Internet-Draft          IANA Charset Registration             April 2015


   Appendix A.  Changes Since RFC 2978 . . . . . . . . . . . . . . .  13
   Authors' Addresses  . . . . . . . . . . . . . . . . . . . . . . .  13

1.  Definitions and Notation

   The following sections define terms used in this document.

1.1.  Requirements Notation

   The key words "MUST", "MUST NOT", "REQUIRED", "SHALL", "SHALL NOT",
   "SHOULD", "SHOULD NOT", "RECOMMENDED", "MAY", and "OPTIONAL" in this
   document are to be interpreted as described in [RFC2119].

1.2.  Character

   A member of a set of elements used for the organization, control, or
   representation of data.

1.3.  Charset

   The term "charset" (referred to as a "character set" in previous
   versions of this document) is used here to refer to a method of
   converting a sequence of octets into a sequence of characters.  This
   conversion may also optionally produce additional control information
   such as directionality indicators.

   Note that unconditional and unambiguous conversion in the other
   direction is not required, in that not all characters may be
   representable by a given charset and a charset may provide more than
   one sequence of octets to represent a particular sequence of
   characters.

   This definition is intended to allow charsets to be defined in a
   variety of different ways, from simple single-table mappings such as
   US-ASCII [RFC0020] to complex table switching methods such as those
   that use ISO 2022's [ISO-2022] techniques.  However, the definition
   associated with a charset name must fully specify the mapping to be
   performed.  In particular, use of external profiling information to
   determine the exact mapping is not permitted.

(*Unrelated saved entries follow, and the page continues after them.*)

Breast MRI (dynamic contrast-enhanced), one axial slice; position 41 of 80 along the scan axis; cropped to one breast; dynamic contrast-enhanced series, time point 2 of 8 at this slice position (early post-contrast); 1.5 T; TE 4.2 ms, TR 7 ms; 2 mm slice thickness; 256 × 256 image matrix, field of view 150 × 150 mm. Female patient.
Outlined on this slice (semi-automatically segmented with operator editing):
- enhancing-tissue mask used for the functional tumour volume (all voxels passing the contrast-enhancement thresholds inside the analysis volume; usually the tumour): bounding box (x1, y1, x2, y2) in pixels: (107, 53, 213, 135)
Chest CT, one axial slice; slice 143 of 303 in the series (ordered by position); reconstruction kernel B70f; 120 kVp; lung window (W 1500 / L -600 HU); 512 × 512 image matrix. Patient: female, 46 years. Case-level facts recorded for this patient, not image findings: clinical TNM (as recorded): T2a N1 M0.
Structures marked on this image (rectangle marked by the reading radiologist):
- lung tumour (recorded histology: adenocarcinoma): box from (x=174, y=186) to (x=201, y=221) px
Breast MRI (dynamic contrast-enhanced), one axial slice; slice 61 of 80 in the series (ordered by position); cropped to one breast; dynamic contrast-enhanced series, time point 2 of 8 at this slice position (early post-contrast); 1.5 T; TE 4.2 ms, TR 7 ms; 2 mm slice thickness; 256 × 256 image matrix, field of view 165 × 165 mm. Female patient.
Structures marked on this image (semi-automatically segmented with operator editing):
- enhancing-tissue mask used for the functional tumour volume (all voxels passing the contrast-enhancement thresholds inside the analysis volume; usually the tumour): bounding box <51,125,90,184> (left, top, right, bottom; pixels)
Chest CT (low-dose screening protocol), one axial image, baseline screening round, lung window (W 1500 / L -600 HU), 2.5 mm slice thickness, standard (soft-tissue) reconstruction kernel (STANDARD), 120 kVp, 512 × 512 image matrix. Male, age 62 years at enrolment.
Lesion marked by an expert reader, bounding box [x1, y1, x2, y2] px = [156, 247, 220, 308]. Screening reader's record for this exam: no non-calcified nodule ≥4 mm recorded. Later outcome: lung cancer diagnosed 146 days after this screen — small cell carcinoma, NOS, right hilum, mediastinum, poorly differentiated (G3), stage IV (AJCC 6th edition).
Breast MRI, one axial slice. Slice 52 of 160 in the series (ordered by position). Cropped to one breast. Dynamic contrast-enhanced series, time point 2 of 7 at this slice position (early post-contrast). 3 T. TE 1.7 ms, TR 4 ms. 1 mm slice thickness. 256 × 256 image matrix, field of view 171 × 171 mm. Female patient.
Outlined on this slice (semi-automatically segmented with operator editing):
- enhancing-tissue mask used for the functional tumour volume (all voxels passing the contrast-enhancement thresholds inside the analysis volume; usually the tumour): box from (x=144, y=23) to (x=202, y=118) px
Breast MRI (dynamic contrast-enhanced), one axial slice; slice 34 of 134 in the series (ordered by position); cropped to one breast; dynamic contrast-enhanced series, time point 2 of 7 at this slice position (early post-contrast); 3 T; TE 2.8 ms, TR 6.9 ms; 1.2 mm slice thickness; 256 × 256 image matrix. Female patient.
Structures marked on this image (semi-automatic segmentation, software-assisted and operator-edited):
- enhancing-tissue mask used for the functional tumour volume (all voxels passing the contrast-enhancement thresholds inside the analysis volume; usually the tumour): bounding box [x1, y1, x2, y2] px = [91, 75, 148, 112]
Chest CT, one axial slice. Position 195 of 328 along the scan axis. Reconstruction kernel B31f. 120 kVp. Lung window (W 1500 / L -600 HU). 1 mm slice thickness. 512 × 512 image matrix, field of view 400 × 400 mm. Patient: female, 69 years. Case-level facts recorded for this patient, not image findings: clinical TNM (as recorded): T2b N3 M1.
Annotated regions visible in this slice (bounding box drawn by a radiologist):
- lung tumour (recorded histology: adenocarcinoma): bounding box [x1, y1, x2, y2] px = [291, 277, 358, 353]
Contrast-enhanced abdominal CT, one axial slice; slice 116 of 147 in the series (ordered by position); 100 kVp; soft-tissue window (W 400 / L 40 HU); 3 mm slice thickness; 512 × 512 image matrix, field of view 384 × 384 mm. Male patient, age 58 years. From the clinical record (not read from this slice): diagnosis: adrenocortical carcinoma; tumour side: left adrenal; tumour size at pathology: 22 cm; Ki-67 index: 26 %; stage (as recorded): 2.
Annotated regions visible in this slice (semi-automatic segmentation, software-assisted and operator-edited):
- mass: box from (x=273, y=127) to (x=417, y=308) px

   HISTORICAL NOTE: The term "character set" was originally used in MIME
   to describe such straightforward schemes as US-ASCII and ISO-8859-1
   [ISO-8859] which consist of a small set of characters and a simple
   one-to-one mapping from single octets to single characters.  Multi-
   octet character encoding schemes and switching techniques make the
   situation much more complex.  As such, the definition of this term
   was revised to emphasize both the conversion aspect of the process,
   and the term itself has been changed to "charset" to emphasize that



Mcfadden & Melnikov     Expires October 26, 2015                [Page 3]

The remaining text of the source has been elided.